▶ **SUPPLIED ENTRIES**
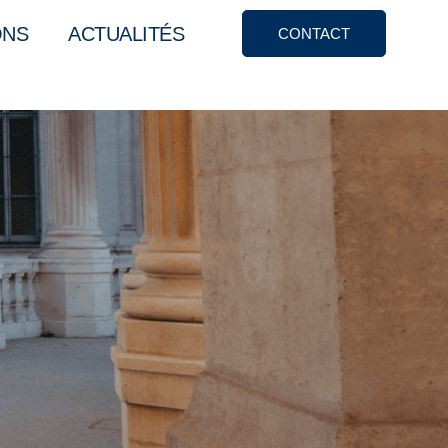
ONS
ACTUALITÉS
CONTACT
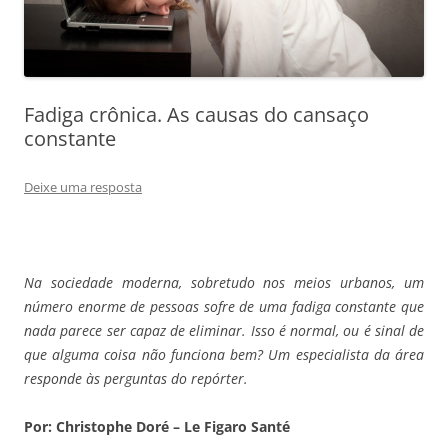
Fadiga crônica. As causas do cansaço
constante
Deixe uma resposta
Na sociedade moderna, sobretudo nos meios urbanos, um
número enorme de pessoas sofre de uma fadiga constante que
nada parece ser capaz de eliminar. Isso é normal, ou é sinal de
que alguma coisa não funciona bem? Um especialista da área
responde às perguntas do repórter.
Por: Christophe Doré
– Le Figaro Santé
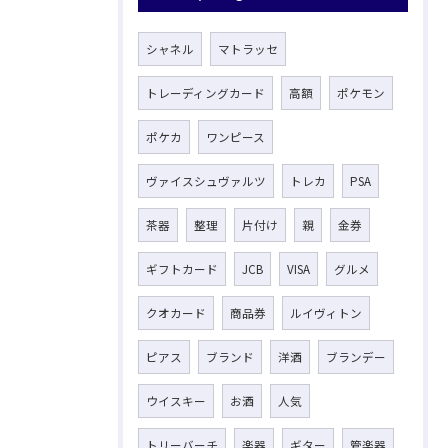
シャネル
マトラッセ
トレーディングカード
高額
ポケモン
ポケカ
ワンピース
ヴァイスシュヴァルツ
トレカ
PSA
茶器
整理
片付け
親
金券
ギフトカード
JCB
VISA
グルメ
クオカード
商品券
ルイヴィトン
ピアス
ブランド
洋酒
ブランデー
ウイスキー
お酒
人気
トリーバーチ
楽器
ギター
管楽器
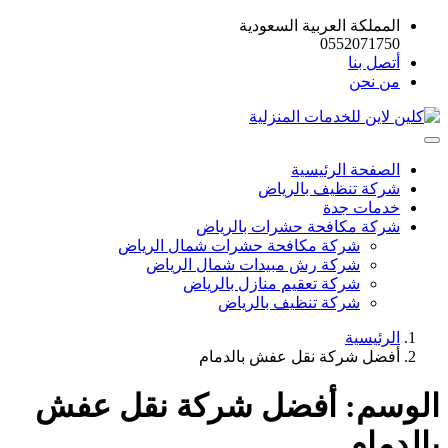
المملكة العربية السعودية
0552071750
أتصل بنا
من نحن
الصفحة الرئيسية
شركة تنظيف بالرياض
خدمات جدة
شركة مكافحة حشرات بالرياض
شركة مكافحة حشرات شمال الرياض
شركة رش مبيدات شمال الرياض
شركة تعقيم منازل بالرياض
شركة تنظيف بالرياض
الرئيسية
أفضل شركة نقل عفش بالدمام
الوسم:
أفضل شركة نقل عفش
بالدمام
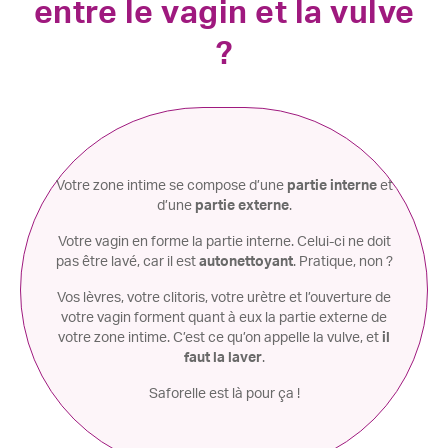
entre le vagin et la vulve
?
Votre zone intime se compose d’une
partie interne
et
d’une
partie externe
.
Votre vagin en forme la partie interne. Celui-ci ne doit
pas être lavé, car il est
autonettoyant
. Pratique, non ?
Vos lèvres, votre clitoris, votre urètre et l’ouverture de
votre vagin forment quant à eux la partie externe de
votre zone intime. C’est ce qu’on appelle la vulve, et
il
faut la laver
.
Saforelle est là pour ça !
--
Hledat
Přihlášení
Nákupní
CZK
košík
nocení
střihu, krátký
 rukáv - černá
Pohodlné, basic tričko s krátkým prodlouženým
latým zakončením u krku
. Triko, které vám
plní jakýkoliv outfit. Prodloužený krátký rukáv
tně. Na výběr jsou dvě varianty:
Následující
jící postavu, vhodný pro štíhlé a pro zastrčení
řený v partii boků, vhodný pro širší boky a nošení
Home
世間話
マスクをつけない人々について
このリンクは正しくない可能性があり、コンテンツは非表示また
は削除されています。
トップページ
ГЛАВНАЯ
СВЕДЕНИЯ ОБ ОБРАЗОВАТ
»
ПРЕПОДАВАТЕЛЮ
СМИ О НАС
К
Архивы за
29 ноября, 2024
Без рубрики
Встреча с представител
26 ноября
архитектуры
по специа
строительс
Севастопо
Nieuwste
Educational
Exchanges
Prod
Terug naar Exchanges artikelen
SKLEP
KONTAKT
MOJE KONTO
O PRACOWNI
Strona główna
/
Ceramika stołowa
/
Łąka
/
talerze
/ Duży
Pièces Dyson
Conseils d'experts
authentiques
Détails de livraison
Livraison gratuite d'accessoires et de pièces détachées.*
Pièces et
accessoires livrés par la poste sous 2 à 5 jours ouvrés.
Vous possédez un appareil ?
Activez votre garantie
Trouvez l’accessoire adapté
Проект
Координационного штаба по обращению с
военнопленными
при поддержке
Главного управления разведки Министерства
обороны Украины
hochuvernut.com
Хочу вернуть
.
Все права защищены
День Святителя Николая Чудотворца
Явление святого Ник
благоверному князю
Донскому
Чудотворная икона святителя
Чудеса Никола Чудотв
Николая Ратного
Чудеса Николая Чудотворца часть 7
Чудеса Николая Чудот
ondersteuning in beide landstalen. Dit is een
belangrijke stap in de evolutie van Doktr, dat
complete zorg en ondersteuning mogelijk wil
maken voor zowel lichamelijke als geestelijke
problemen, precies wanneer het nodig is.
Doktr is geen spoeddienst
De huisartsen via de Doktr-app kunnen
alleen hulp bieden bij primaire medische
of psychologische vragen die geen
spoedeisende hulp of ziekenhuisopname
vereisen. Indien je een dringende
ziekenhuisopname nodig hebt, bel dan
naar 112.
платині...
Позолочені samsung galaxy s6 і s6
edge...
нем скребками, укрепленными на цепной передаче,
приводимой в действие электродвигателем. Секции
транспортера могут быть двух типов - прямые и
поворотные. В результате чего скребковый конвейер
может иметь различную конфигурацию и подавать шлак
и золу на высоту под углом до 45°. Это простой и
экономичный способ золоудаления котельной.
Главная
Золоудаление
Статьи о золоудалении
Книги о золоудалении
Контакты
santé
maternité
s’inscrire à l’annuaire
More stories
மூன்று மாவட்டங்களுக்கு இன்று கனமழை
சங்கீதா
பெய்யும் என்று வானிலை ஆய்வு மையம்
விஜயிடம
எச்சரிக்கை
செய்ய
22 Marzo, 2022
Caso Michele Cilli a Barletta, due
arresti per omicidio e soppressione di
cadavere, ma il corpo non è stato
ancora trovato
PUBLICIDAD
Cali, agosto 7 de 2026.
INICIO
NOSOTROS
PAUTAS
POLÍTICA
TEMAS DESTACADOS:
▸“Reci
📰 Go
* * *
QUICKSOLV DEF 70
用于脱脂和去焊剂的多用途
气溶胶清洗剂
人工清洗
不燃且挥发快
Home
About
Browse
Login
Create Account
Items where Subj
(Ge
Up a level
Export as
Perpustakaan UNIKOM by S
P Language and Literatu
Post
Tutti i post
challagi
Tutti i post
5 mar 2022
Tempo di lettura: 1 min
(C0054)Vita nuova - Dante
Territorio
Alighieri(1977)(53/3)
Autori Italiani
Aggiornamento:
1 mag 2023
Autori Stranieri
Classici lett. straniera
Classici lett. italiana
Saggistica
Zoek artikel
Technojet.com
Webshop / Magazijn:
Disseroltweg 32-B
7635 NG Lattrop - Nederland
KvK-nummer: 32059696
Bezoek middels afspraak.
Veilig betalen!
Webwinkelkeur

▶ **WORK TASK**
Copy out the data above word for word, from the line with "QUICKSOLV DEF 70" to the line with "Webwinkelkeur", keeping both of those lines.

▶ **SOLUTION**
QUICKSOLV DEF 70
用于脱脂和去焊剂的多用途
气溶胶清洗剂
人工清洗
不燃且挥发快
Home
About
Browse
Login
Create Account
Items where Subj
(Ge
Up a level
Export as
Perpustakaan UNIKOM by S
P Language and Literatu
Post
Tutti i post
challagi
Tutti i post
5 mar 2022
Tempo di lettura: 1 min
(C0054)Vita nuova - Dante
Territorio
Alighieri(1977)(53/3)
Autori Italiani
Aggiornamento:
1 mag 2023
Autori Stranieri
Classici lett. straniera
Classici lett. italiana
Saggistica
Zoek artikel
Technojet.com
Webshop / Magazijn:
Disseroltweg 32-B
7635 NG Lattrop - Nederland
KvK-nummer: 32059696
Bezoek middels afspraak.
Veilig betalen!
Webwinkelkeur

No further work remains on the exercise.